The U.S. government shutdown—while disruptive to the lives of some 800,000 federal workers and bothersome to millions of Americans in general—should not materially affect America’s 2019 first-quarter economic growth.
But the longer it continues, the more impact it could have. Here’s why:
Annual federal government funding requires 12 appropriations bills that apply to different functions of the government. If there is no appropriation in place for a particular agency at the start of the fiscal year on Oct. 1, that agency is effectively shut down. There are exceptions, however, for functions that are considered essential, such as those that involve the safety of human life or protection of property. Examples include airport security screeners for the Transportation Security Administration and federal prison workers. Those deemed essential remain on duty with pay deferred until the necessary appropriations are passed. Personnel associated with everything else are taken off duty with no pay—i.e. put on furlough. In practice, Congress has always provided back pay even to furloughed workers.
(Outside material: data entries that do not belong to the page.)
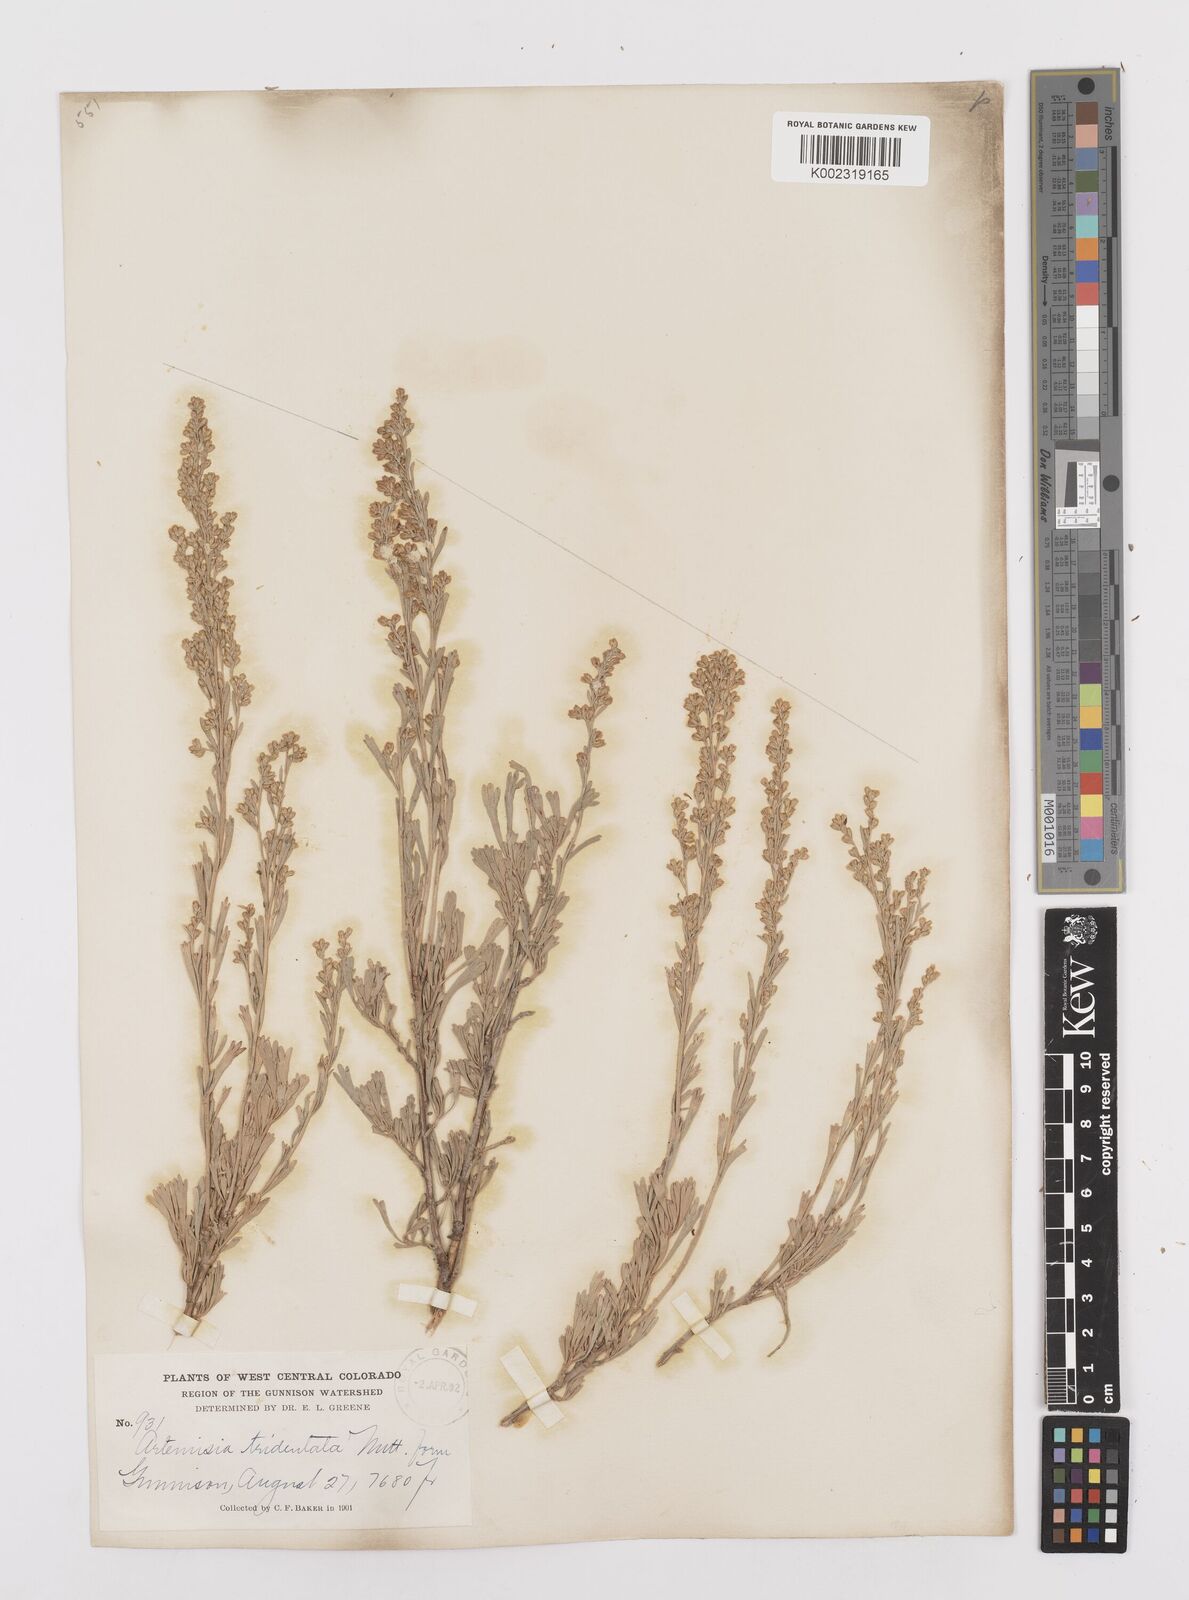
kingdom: Plantae
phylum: Tracheophyta
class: Magnoliopsida
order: Asterales
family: Asteraceae
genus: Artemisia
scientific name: Artemisia tridentata
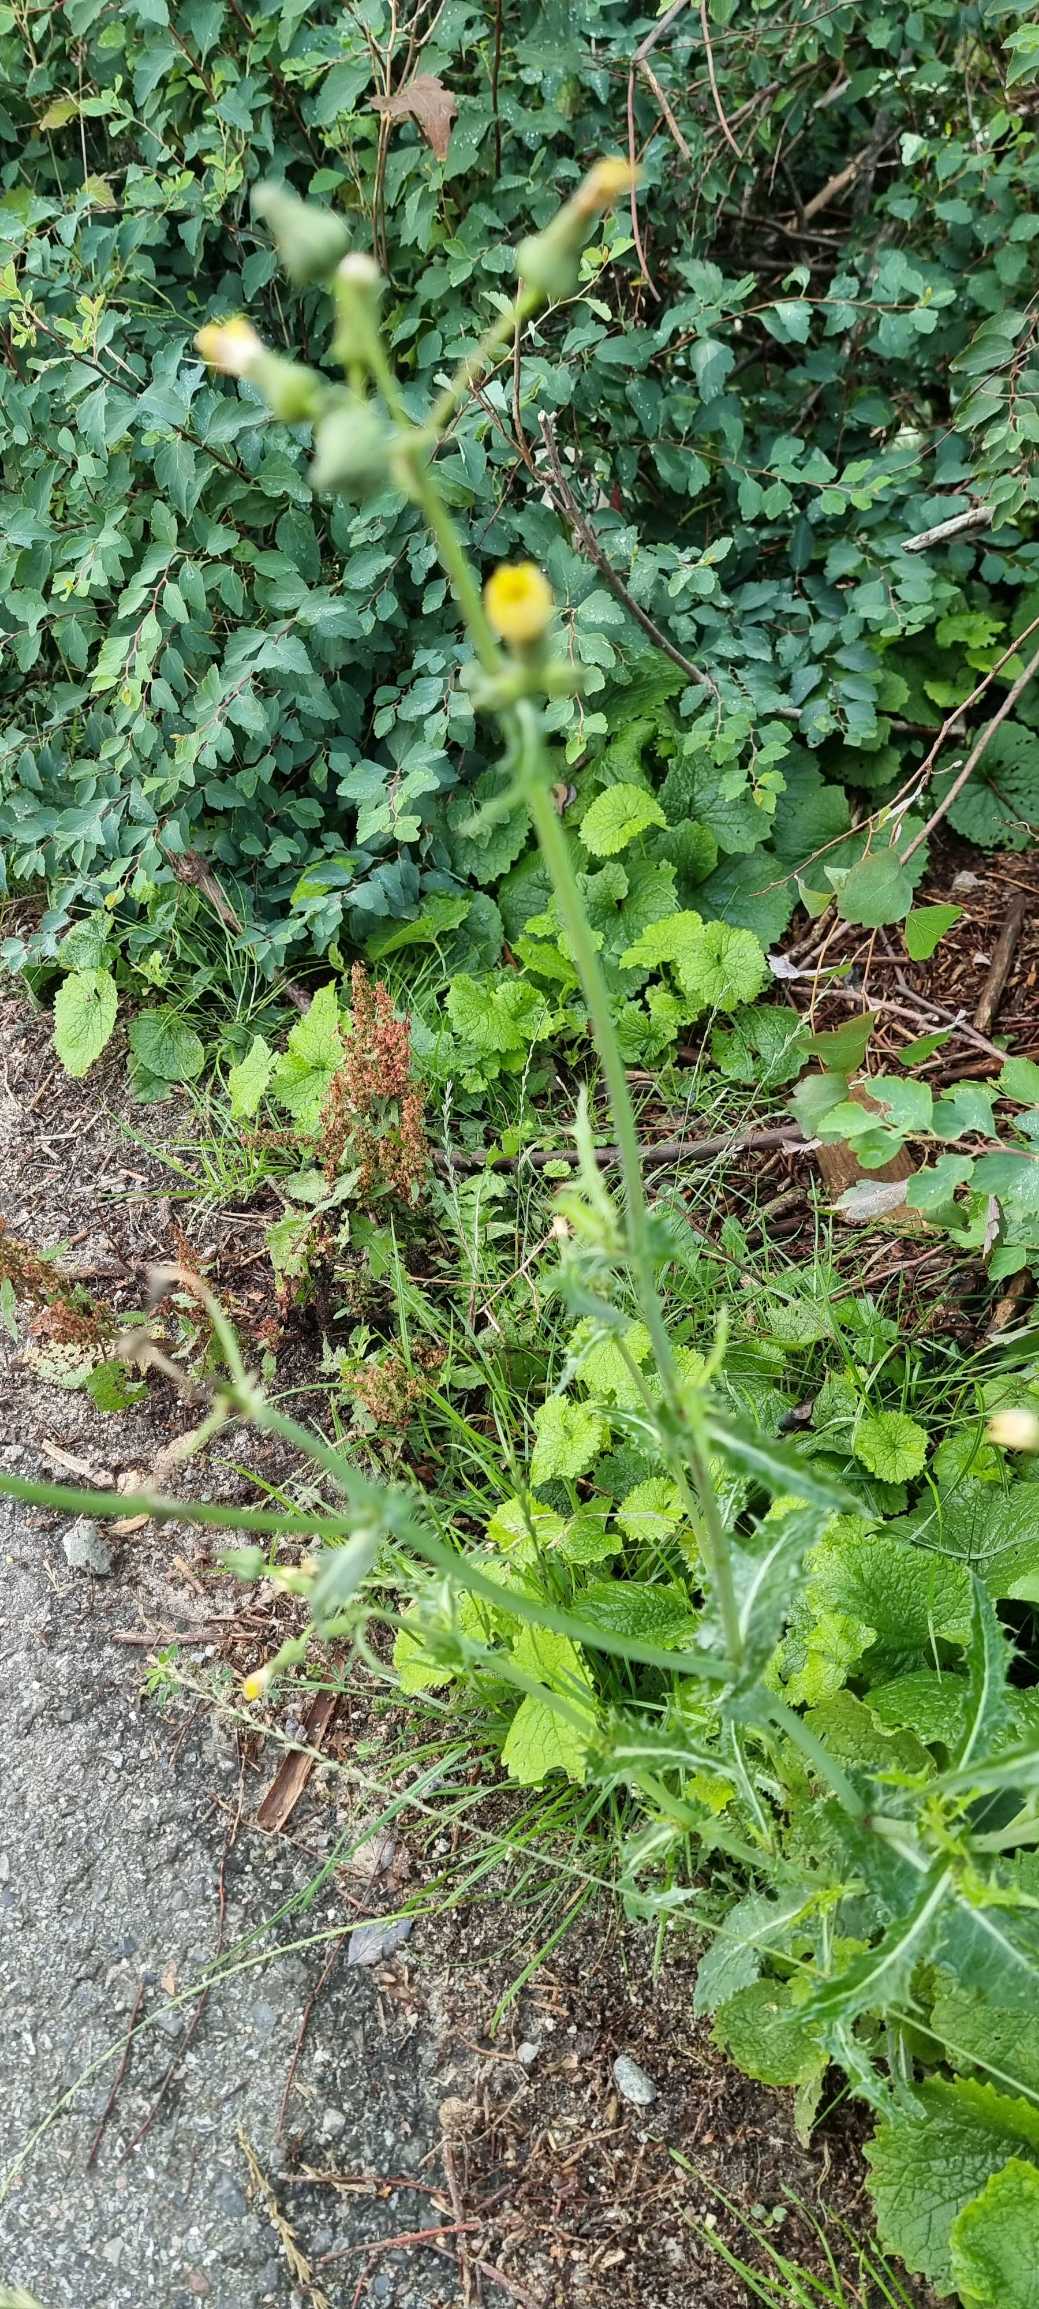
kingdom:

So far, five appropriations bills have been passed for fiscal year 2019. The bills cover about 75% of federal funding requirements. The seven appropriations bills covering the remaining 25% of funding were passed on a temporary basis that did not cover the full fiscal year but expired Dec. 21. A few of the functions affected, for example, include the Departments of Agriculture, Justice, Commerce, Homeland Security and the Interior.
About 800,000 federal employees are affected out of a total federal workforce of 4.2 million, including the armed services. Of those 800,000, some 420,000 are deemed essential employees and must report for work, with pay deferred. The others are furloughed.
Effect on GDP
The shutdown’s direct impact is the value of government services not provided by furloughed employees. These services are permanently lost.
The U.S. Bureau of Economic Analysis (one of the agencies, by the way, that is affected by the shutdown and deemed to be nonessential) reports the value of the services in the National Income and Product Accounts (NIPA) by simply recording the cost of labor. Because the NIPA is on an accrual basis, the essential employees working with deferred pay still count in the calculation of GDP. Since furloughed employees are not working, however, the amounts that they would otherwise have been paid are not entered in the NIPA.
Those employees have an average annual compensation of about $115,000. That means that so far the effects of the shutdown will reduce the reported real GDP’s annualized growth rate for the fourth quarter of 2018 by a little more than 0.1 of a percentage point while first quarter will be cut by a little less than 0.1 percentage point. However, assuming appropriations are passed, the second quarter’s real GDP growth should then be boosted by nearly 0.2 percentage points. As a rough rule of thumb, each week of the shutdown will have the direct effect of cutting reported GDP for the first quarter by a little less than another 0.1 percentage point.
In addition, there are indirect effects of the shutdown. However, these are much harder to determine, because they cannot be isolated from other data and directly observed. Some of these, for example, would include the disruptions to business that are caused by the failure of affected agencies to timely issue permits or licenses required by law or regulation to operate, delays in judicial proceeding and rulings, reduced spending by federal employees whose pay is delayed, and so forth.
If the shutdown is relatively short, the impact of such items would be made up quickly. So, the effect on the first quarter’s real GDP growth would not be material. However, the longer the shutdown is maintained, the larger the potential costs of such disruptions will be in terms of lost economic production.